→ EXERCISE REQUIREMENTS:
The answer must be an exact copy of the lines from the one containing "border: 2px solid #141414;" through the final line of the material, both included, and nothing else.

EXTRACTED DATA Block Start

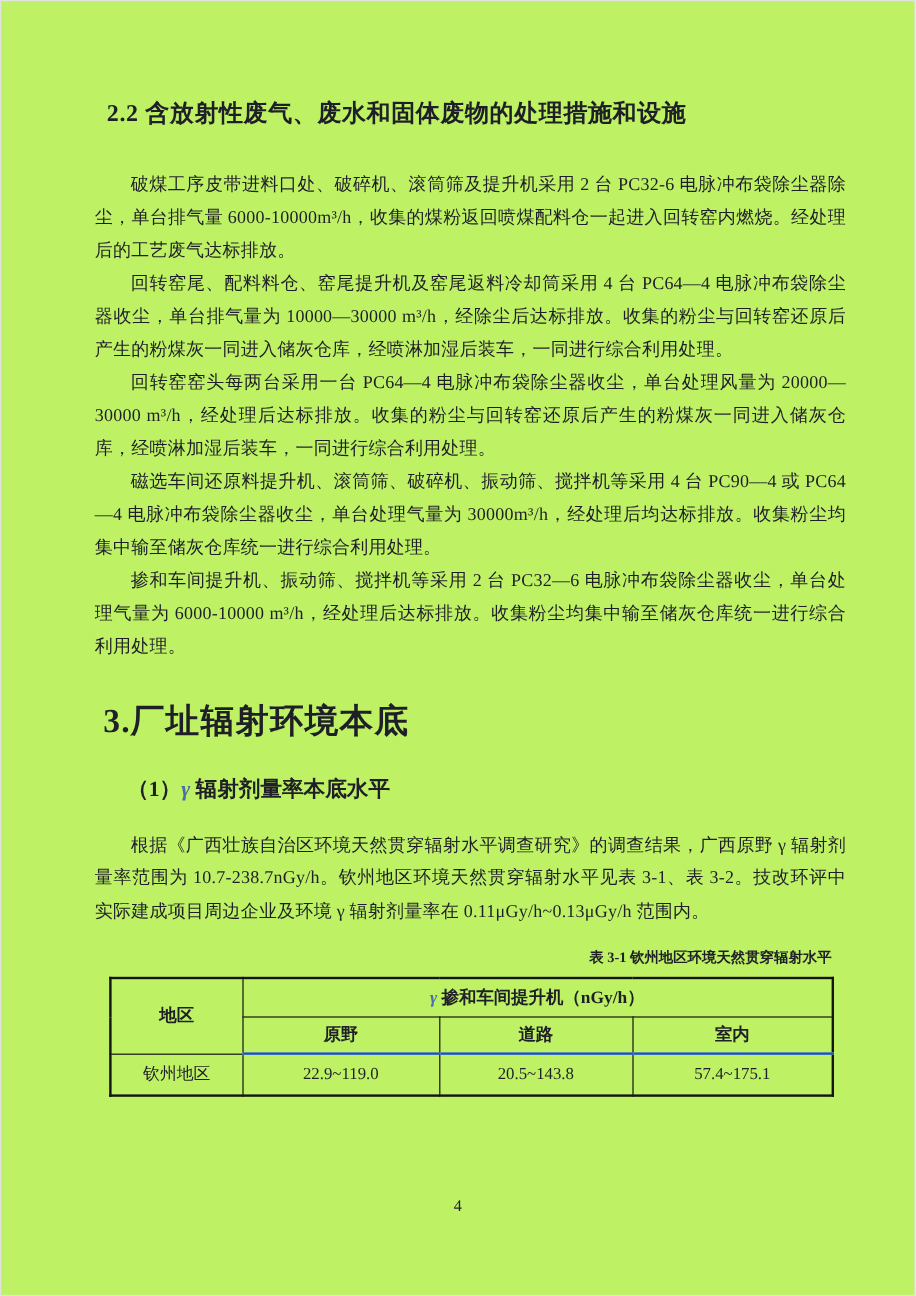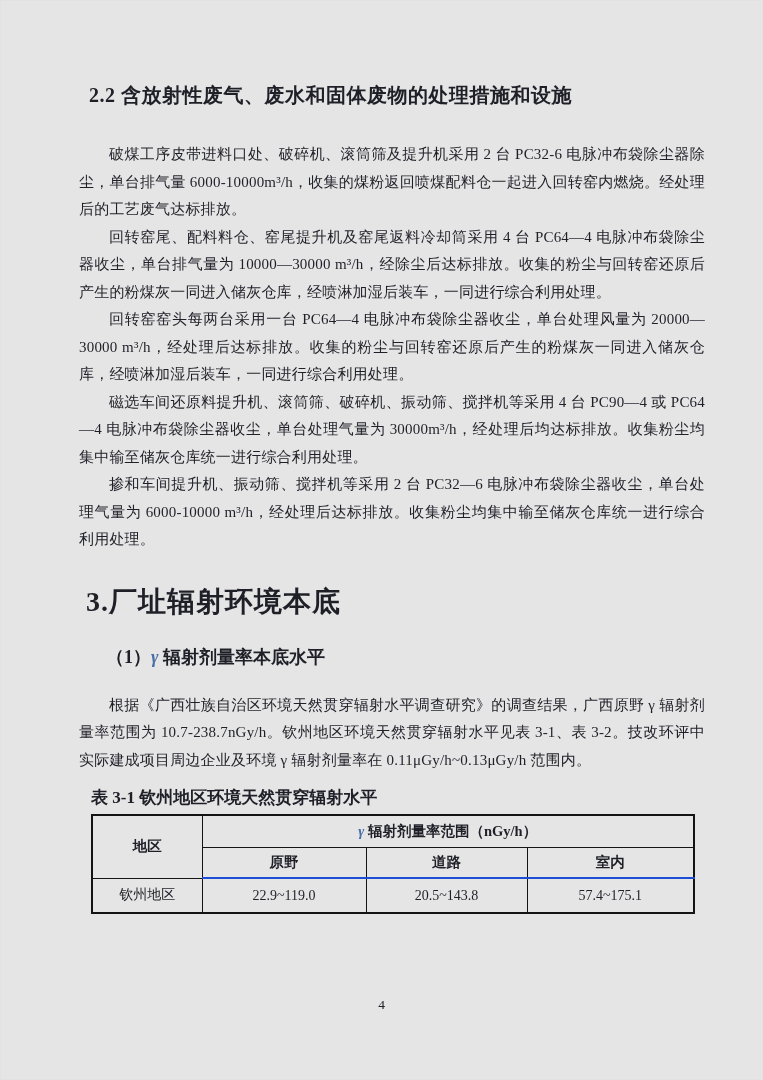--- a/index.html
+++ b/index.html
@@ -5,21 +5,21 @@
   html, body {
     margin: 0;
     padding: 0;
     background: #ffffff;
   }
   .page {
     position: relative;
     width: 763px;
     height: 1080px;
     margin: 0 auto;
-    background: #e5e5e5;
+    background: #bef264;
     border: 1px solid #e2e2e2;
     box-sizing: border-box;
     overflow: hidden;
     font-family: "Liberation Serif", serif;
     color: #1f1f28;
   }
   .content {
     padding: 80px 57px 0 78px;
   }
   .h-sec22 {
@@ -57,22 +57,22 @@
     color: #4a6fa8;
     font-style: italic;
     font-weight: bold;
   }
   .sec3-para {
     margin-top: 24px;
   }
   .table-caption {
     width: 602px;
     margin: 14px 0 0 12px;
-    text-align: left;
-    font-size: 17px;
+    text-align: right;
+    font-size: 12px;
     font-weight: bold;
     line-height: 20px;
   }
   table.rad-table {
     border-collapse: collapse;
     table-layout: fixed;
     width: 602px;
     margin: 6px 0 0 12px;
     border: 2px solid #141414;
   }
@@ -134,21 +134,21 @@
     <table class="rad-table">
       <colgroup>
         <col style="width:110px">
         <col style="width:164px">
         <col style="width:161px">
         <col style="width:167px">
       </colgroup>
       <tbody>
         <tr class="range-row">
           <th class="region-th" rowspan="2">地区</th>
-          <th colspan="3"><span class="gamma">γ</span><span> 辐射剂量率范围（nGy/h）</span></th>
+          <th colspan="3"><span class="gamma">γ</span><span> 掺和车间提升机（nGy/h）</span></th>
         </tr>
         <tr class="subhead-row">
           <th>原野</th>
           <th>道路</th>
           <th>室内</th>
         </tr>
         <tr class="data-row">
           <td>钦州地区</td>
           <td>22.9~119.0</td>
           <td>20.5~143.8</td>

EXTRACTED DATA Block End

→ COMPLETED TASK:
     border: 2px solid #141414;
   }
@@ -134,21 +134,21 @@
     <table class="rad-table">
       <colgroup>
         <col style="width:110px">
         <col style="width:164px">
         <col style="width:161px">
         <col style="width:167px">
       </colgroup>
       <tbody>
         <tr class="range-row">
           <th class="region-th" rowspan="2">地区</th>
-          <th colspan="3"><span class="gamma">γ</span><span> 辐射剂量率范围（nGy/h）</span></th>
+          <th colspan="3"><span class="gamma">γ</span><span> 掺和车间提升机（nGy/h）</span></th>
         </tr>
         <tr class="subhead-row">
           <th>原野</th>
           <th>道路</th>
           <th>室内</th>
         </tr>
         <tr class="data-row">
           <td>钦州地区</td>
           <td>22.9~119.0</td>
           <td>20.5~143.8</td>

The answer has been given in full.